The code can easily be parallelized because an even number of walker can be assigned at each processor at the beginning and the simulation. Each processor can then run independently. It is necessary however after several iteration to check the number of walkers on each processor and balance the load among the processors because the number of walkers does not remain constant as the simulation proceeds. The load of this operation is anyway negligible for this specific case and the code scales linearly over the all range (1-256) on the T3E machines.

2.6   A global comparison

As final points of this section we want to compare the three families of codes looking at specific aspects of high performance computing (HPC). Table presents such a comparison. The three columns represents the three classes of codes we discussed above while each row indicates a peculiar characteristic of the HPC. An adjective defines the behavior of each class on that specific subject. From the table emerges clearly that the computational requirements of the three classes are quite different.

aspect Ab-initio Classical MD Quantum MC
Communications high high negligible
Memory requirements high moderate moderate
Parallelization strategy MPI MPI/Shared Memory MPI
Scalability high not scalable linear
Use of Linear Algebra kernel high almost null moderate
Accessing Cache good bad moderate
Table 3: Comparison between codes on different aspects of HPC.

3   The Beowulf machine

3.1   Cluster configuration

The cluster is composed of 4 dual processors computing nodes interconnected by 3 different network technologies: Fast Ethernet, Gigabit Ethernet and Myrinet.
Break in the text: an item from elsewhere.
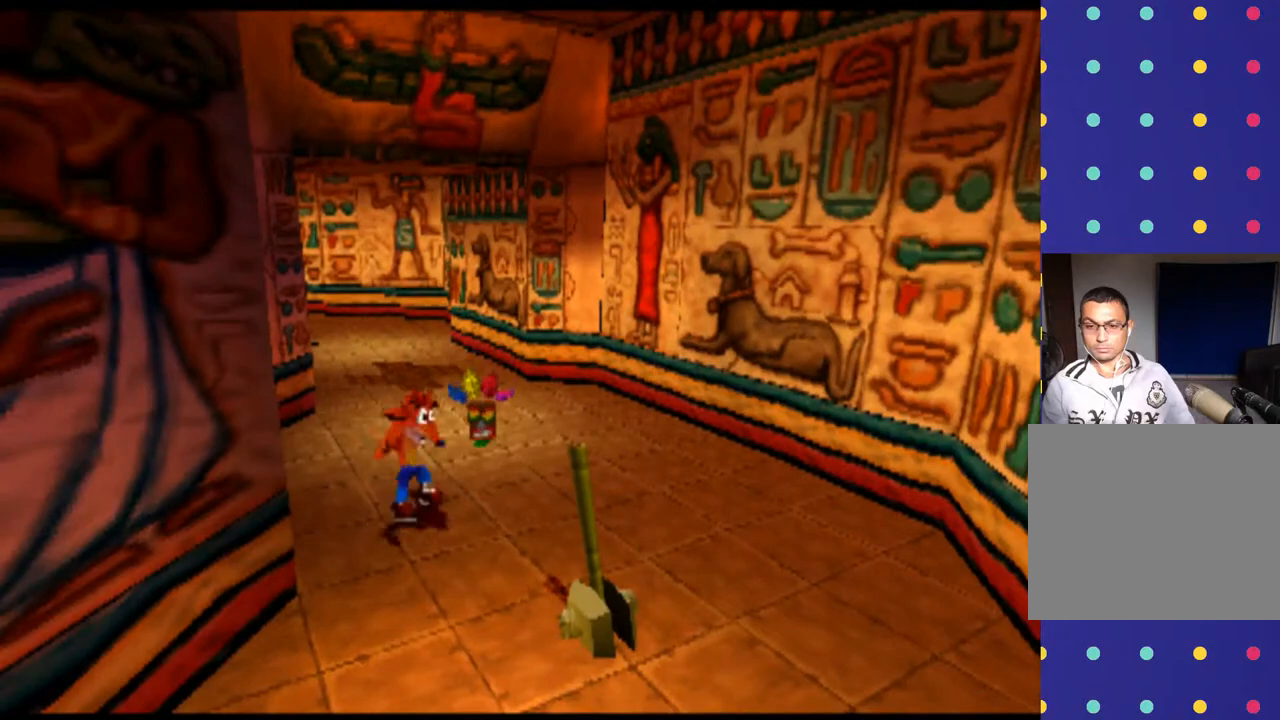
{"buttons": [], "left_stick": "right", "events": []}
A service node is connected only to the Fast Ethernet network and performs as dhcp/boot/file server and batch scheduler.

Figure

Figure 1: Schematic view of the Beowulf cluster with indicated the network interconnections installed.

On the computing nodes there are 2 Pentium III (Katmai) processors running at 550 Mhz. These processors have an on chip 16 KB + 16 KB separate instruction and data level 1 cache and an off chip (but in-package) discrete 512 KB level 2 cache on a separate bus (Back Side Bus) at f/2 Mhz.

The processor bus or Front Side Bus runs at 100 Mhz. On the Front Side Bus, the Intel 440 chipset manages the memory and the peripheral buses(a 32 bits @33 Mhz PCI). Memories are commodity 100 Mhz SDRAM. Each computing node has 256 MB of memory. A schematic view of the machine is presented in fig 1.

3.2  Software setup

Because of the requirement to frequently switch kernels, drivers and software setup, since the beginning we planned to reduce at a minimum the system management overhead. For this reason we installed netboot eproms on the Fast Ethernet cards and all the computing nodes access their root and usr partition on the service node via NFS. The nodes are now running a linux 2.2.14 smp-enabled kernel. Computing nodes have a local disk that is mainly used as a temporary scratch area and swap disk. We chose to install PBS (Portable Batch System) as our batch system. We mainly use the fortran compilers available from the Portland Group (PGI).

3.3  Network hardware

The service network - a Fast Ethernet - supports the remote boot, common file systems through NFS, remote logins, etc. We have used for the service network 3COM 3C905B cards and an Allied Telesyn switch. For this network the most strict requirement was the possibility to have netboot eproms on the cards. We used it in some comparison as a reference.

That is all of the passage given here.